Today we were hit by a massive DDoS (distributed denial of service attack). We’ll be putting up a more detailed post soon – right now we’re all hands on deck trying to resume normal service for everyone. This affected all UserVoice admin consoles, customer-facing sites, and tickets. It affected our ability to respond to incoming tickets from our customers. Please note, though, that no data was lost or compromised.
The main attack should be over (but there may still be smaller ones), and customer tickets are still somewhat backlogged as of 3:45pm PST. While these things cannot be prevented, there might be steps which our service provider can take that would possibly reduce the impact of future attacks, and we are working with them on this.
We are extremely upset by this and very, very sorry that you have not been able to use our service today. We’re doing everything we can to get back to normal operation.
Please note that you can get up-to-date statuses by subscribing to the incident report on our status page.
Head of Customer Success
The attack has ended and all systems are back to normal including ticket emails which are no longer delayed.
As mentioned, yesterday we were hit by a DDoS attack (Distributed Denial of Service) attack.
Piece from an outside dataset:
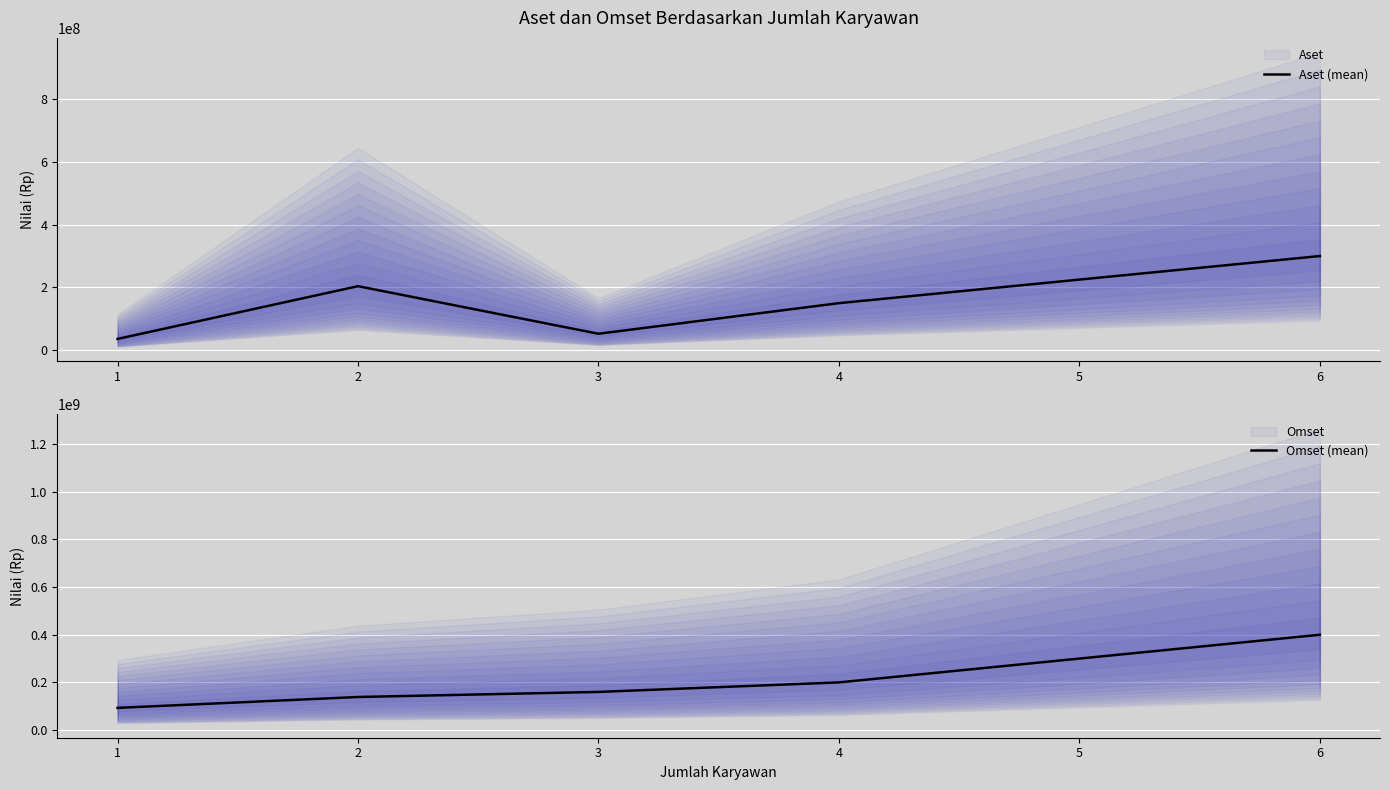

How many series are shown in this chart?

2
This is a brute force attack where the attacker simply takes down a service by overwhelming a service with traffic. It’s hard to defend against. DDoS attacks have taken down almost every major website at one point or another from Twitter to major banks. We don’t know why would someone target UserVoice for such an attack but our best guess is that they mistakenly thought we were actually one of our (probably larger) customers.
Our infrastructure provider provides DDoS protection for all of the UserVoice servers and that system did detect the attack yesterday morning. Unfortunately the attack was larger than their defensive systems were designed to handle so instead of simply filtering UserVoice traffic they moved to immediately block all traffic both good and bad. Had they not done this the attack would have taken down their switches and knocked other customers offline. We immediately started working with them and when the traffic has somewhat subsided we were able to switch to having our traffic “filtered” instead of being outright blocked. Once that happened most people were able to access our services though some might have been incorrectly marked as “bad” traffic and filtered.
Our email provider attempted to deliver emails to the UserVoice system during that time and, when it couldn’t, stored them to be delayed at a later time. The longer the downtime the longer Mailgun waits to try and deliver the mail which is why people were having emails from that morning trickle in hours later.
There’s no magic bullet for stopping DDoS attacks but we’ve already making a few changes in response to yesterdays unfortunate events:
We’ve lowered the TTL on our primary DNS entry. This means that next time there’s an attack we can more quickly shift all traffic to a new IP. The attackers will likely still attack the old IP while all legitimate users are forwarded to the new one.
We’ve changed the way in which our email provider sends emails to us so that we can be sure that they never get filtered out during an attack.
We’re investigating using additional 3rd party solutions to provide more robust DDoS protection than what our infrastructure service provides. (If you are one of those vendors please don’t call us, we’ll call you)
On behalf of the entire UserVoice team, thank you for your patience and understanding through what was a very frustrating day for everyone but especially you who depend on us to do your job. Keep calm and UserVoice on!